## [文档节选]
* * * * * * * * *

一、题目
分析:
用一定方式记录二叉树成字符串,然后再将字符串解析成二叉树
无所谓遍历顺序,先序、中序、后续都可以,甚至按层遍历也是可以的,只要前后规则一致就是可以的
然后我是采用左神的方法,节点之间使用_占位符,空指针用#表示,否则不是很难知道左右子树什么时候终止,左神机智
一个小例子
比如这个,按照先序遍历序列化结果为:0_1_3_#_#_#_2_#_4_#_#
然后反序列化的时候,根据占位符和表示空的符号就可以生成一棵二叉树
二、代码实现(java)
知识点:
看API:
add():Inserts the specified element at the tail of this queue. As the queue is unbounded, this method will never throw
IllegalStateException
or returnfalse
.offer():Inserts the specified element at the tail of this queue. As the queue is unbounded, this method will never return
false
.
区别:两者都是往队列尾部插入元素,不同的时候,当超出队列界限的时候,add()方法是抛出异常让你处理,而offer()方法是直接返回false
实现
/**
* Definition for a binary tree node.
* public class TreeNode {
* int val;
* TreeNode left;
* TreeNode right;
* TreeNode(int x) { val = x; }
* }
*/
public class Codec {
// Encodes a tree to a single string.
public String serialize(TreeNode root) {
if(root==null){
return "#_";
}
String res = root.val + "_";
res += serialize(root.left);
res += serialize(root.right);
return res;
}
// Decodes your encoded data to tree.
public TreeNode deserialize(String data) {
String []values = data.split("_");
Queue<String> queue = new LinkedList<String>();
for(int i = 0; i!=values.length; i++){
queue.offer(values[i]);
}
return reconPreOrder(queue);
}
public TreeNode reconPreOrder(Queue<String> queue){
String value = queue.poll();
if(value.equals("#")){
return null;
}
TreeNode root = new TreeNode(Integer.valueOf(value));
root.left = reconPreOrder(queue);
root.right = reconPreOrder(queue);
return root;
}
}
// Your Codec object will be instantiated and called as such:
// Codec codec = new Codec();
// codec.deserialize(codec.serialize(root));

* * * * * * * * *

## [所给数据]
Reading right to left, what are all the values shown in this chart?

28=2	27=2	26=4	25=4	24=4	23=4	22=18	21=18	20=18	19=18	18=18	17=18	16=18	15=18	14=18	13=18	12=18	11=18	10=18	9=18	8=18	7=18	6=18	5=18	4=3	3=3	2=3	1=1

* * * * * * * * *

## [练习说明]
请照录二叉树序列化一文中自“区别:两者都是往队列尾部插入”起至“a single string.”止的文字,首尾两处均包括在内。 上述数据与本题无关。

## [任务结果]
区别:两者都是往队列尾部插入元素,不同的时候,当超出队列界限的时候,add()方法是抛出异常让你处理,而offer()方法是直接返回false
实现
/**
* Definition for a binary tree node.
* public class TreeNode {
* int val;
* TreeNode left;
* TreeNode right;
* TreeNode(int x) { val = x; }
* }
*/
public class Codec {
// Encodes a tree to a single string.